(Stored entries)

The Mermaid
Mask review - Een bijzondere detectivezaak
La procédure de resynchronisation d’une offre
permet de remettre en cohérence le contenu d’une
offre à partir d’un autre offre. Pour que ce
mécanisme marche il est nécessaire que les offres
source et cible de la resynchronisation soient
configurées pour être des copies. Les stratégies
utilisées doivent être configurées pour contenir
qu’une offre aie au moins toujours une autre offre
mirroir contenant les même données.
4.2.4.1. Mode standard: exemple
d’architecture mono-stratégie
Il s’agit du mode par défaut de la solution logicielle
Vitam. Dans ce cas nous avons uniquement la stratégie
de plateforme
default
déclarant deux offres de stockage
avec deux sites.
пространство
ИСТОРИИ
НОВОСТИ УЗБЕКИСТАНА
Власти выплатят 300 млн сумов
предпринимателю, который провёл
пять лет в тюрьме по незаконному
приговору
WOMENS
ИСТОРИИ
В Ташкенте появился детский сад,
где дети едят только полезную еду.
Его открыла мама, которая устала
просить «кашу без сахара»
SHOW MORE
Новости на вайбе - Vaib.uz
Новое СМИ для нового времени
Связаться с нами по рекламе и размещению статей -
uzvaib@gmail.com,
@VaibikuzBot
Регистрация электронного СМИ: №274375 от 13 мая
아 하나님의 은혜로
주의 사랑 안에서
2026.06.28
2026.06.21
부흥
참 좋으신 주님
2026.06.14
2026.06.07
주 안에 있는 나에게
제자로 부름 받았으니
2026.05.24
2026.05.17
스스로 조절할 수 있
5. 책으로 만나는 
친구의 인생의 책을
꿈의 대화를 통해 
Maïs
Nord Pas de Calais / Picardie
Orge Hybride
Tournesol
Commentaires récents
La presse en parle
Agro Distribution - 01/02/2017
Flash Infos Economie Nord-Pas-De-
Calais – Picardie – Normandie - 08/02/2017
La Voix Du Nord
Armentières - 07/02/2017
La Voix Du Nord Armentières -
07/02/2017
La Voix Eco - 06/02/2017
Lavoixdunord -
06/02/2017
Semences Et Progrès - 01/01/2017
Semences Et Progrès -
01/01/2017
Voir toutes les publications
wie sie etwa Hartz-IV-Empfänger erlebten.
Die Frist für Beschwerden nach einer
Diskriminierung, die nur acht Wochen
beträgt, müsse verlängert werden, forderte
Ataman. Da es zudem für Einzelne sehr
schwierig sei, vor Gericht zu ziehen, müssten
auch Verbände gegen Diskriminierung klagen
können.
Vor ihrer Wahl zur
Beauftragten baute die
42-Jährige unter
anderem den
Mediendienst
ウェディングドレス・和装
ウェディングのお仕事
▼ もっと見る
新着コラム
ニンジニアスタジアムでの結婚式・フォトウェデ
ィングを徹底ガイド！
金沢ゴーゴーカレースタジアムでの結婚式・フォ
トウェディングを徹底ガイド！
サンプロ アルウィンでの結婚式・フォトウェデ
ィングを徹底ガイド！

### Activity
Each line of the records that contains the string "Semences" must be copied.

### Written solution
Semences Et Progrès - 01/01/2017
Semences Et Progrès -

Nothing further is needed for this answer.